_What the task requires_. The copy you return should hold every record below word for word and no images.

[Dataset entries]
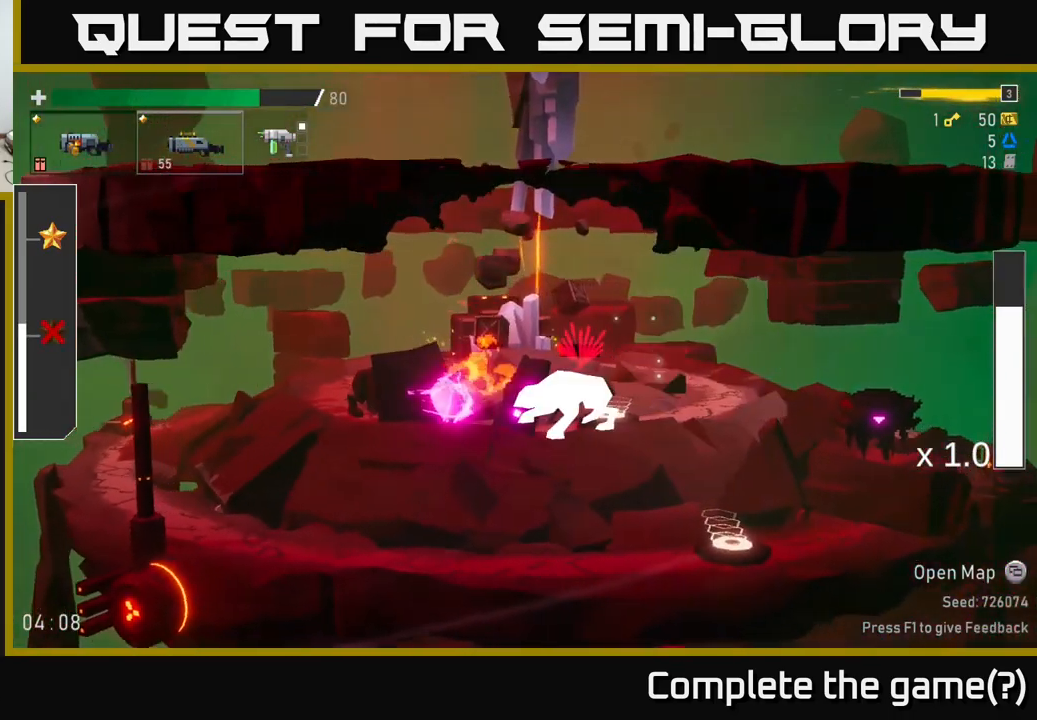
{"dt_ms": 500, "buttons": [], "left_stick": "center", "right_stick": "center", "events": [[133, "R2", "up"], [216, "A", "down"], [417, "A", "up"]]}
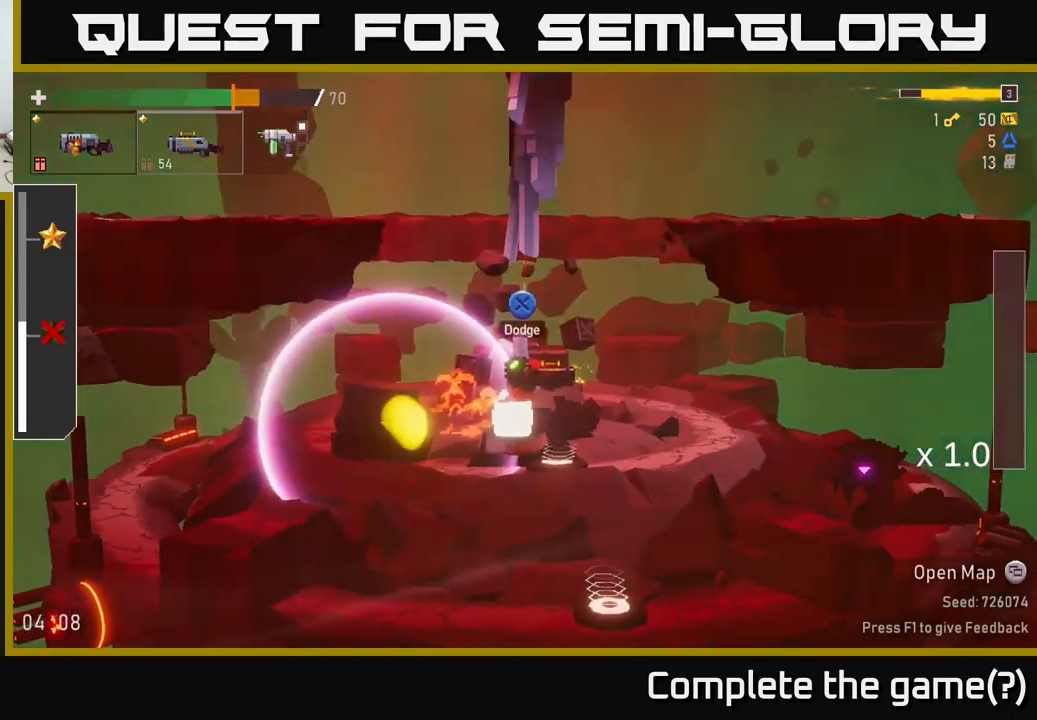
{"dt_ms": 500, "buttons": [], "left_stick": "left", "right_stick": "center", "events": [[433, "left_stick", "left"]]}
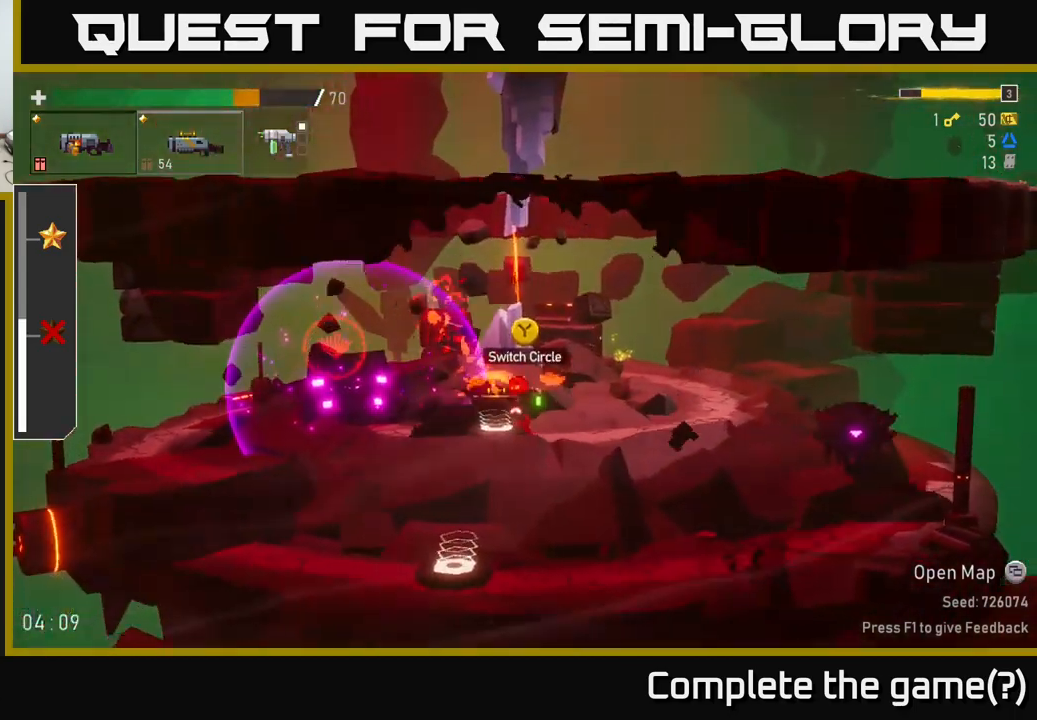
{"dt_ms": 500, "buttons": [], "left_stick": "left", "right_stick": "center", "events": [[133, "R2", "down"], [200, "A", "down"], [267, "R2", "up"], [367, "A", "up"]]}
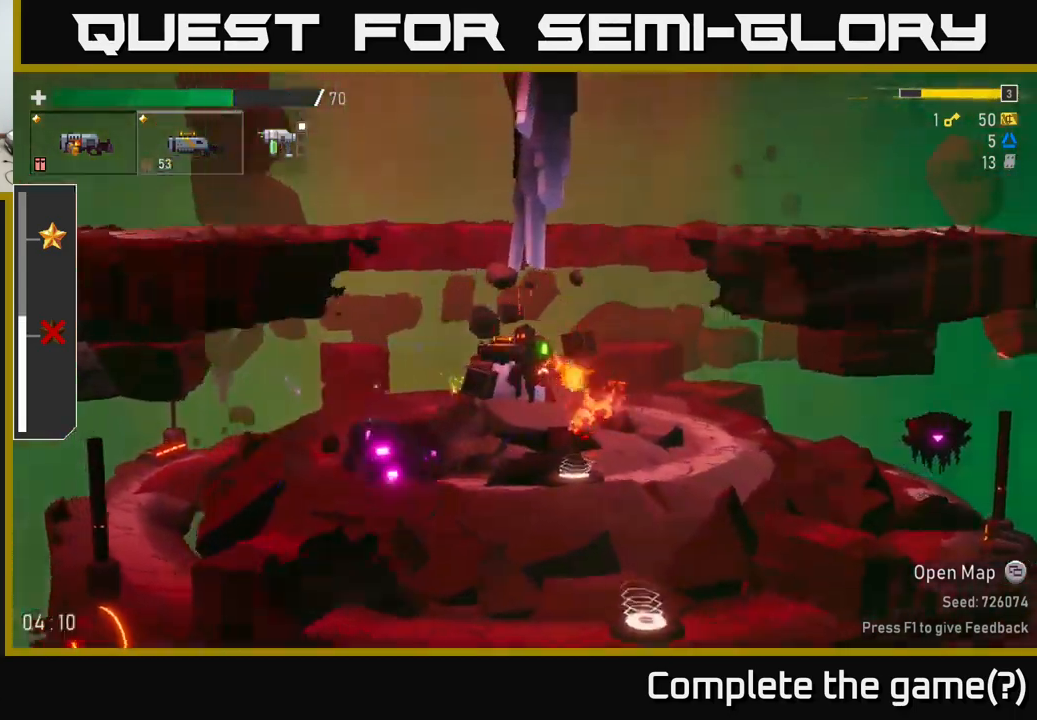
{"dt_ms": 500, "buttons": [], "left_stick": "left", "right_stick": "center", "events": []}
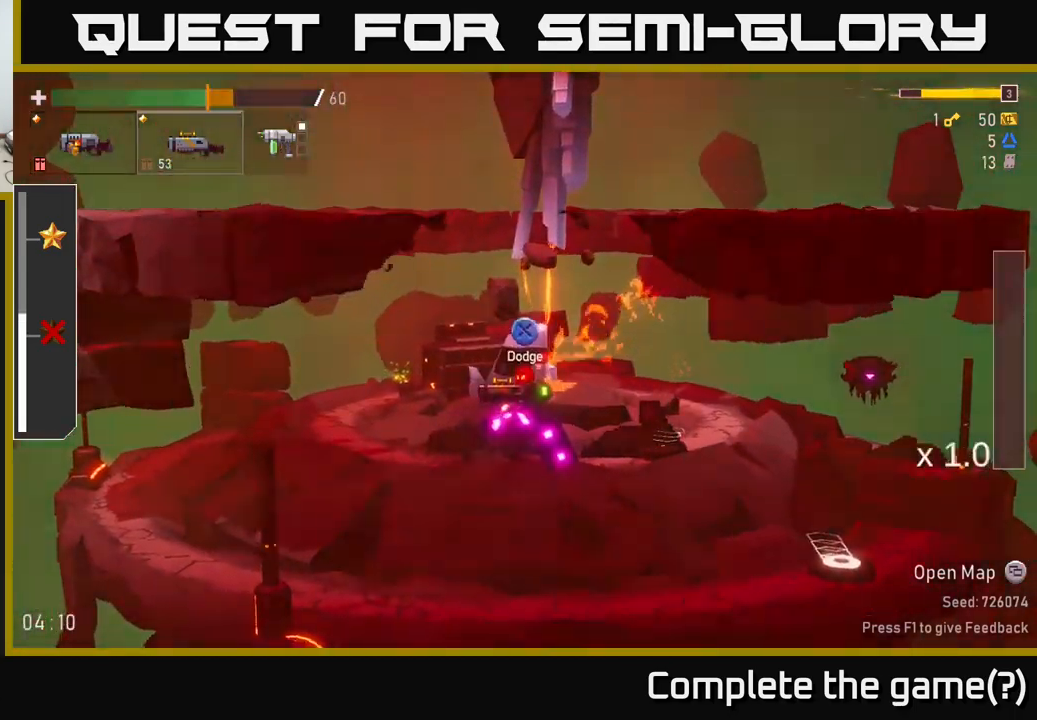
{"dt_ms": 500, "buttons": [], "left_stick": "left", "right_stick": "center", "events": [[100, "left_stick", "center"], [367, "left_stick", "left"]]}
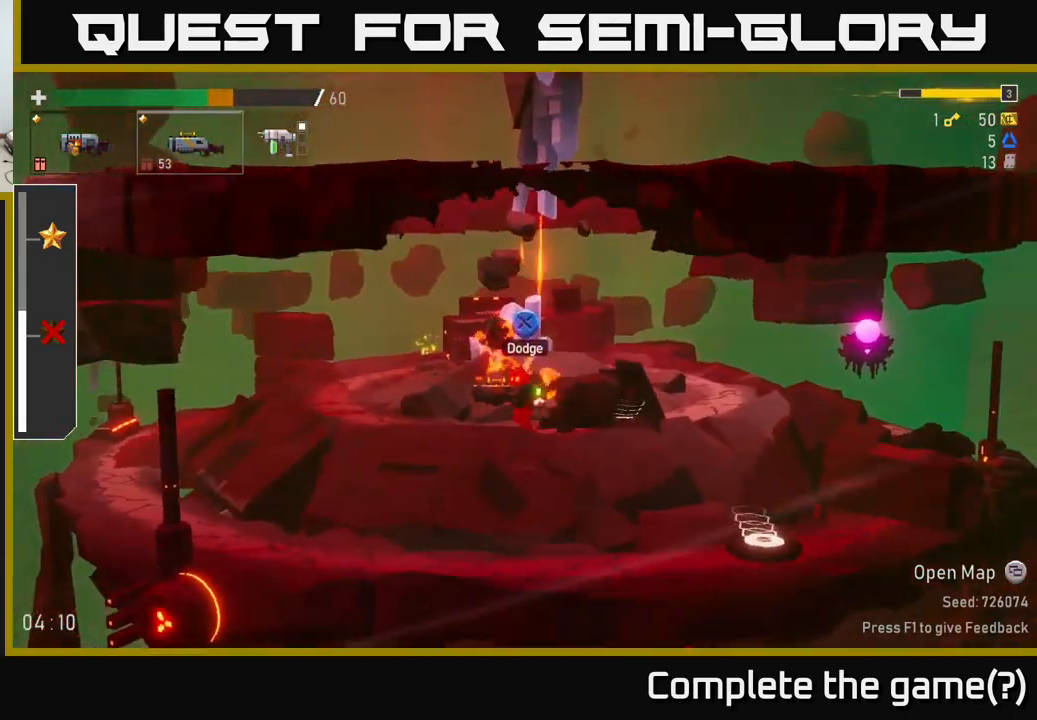
{"dt_ms": 1000, "buttons": [], "left_stick": "center", "right_stick": "center"}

_Expected output_.
{"dt_ms": 500, "buttons": [], "left_stick": "center", "right_stick": "center", "events": [[133, "R2", "up"], [216, "A", "down"], [417, "A", "up"]]}
{"dt_ms": 500, "buttons": [], "left_stick": "left", "right_stick": "center", "events": [[433, "left_stick", "left"]]}
{"dt_ms": 500, "buttons": [], "left_stick": "left", "right_stick": "center", "events": [[133, "R2", "down"], [200, "A", "down"], [267, "R2", "up"], [367, "A", "up"]]}
{"dt_ms": 500, "buttons": [], "left_stick": "left", "right_stick": "center", "events": []}
{"dt_ms": 500, "buttons": [], "left_stick": "left", "right_stick": "center", "events": [[100, "left_stick", "center"], [367, "left_stick", "left"]]}
{"dt_ms": 1000, "buttons": [], "left_stick": "center", "right_stick": "center"}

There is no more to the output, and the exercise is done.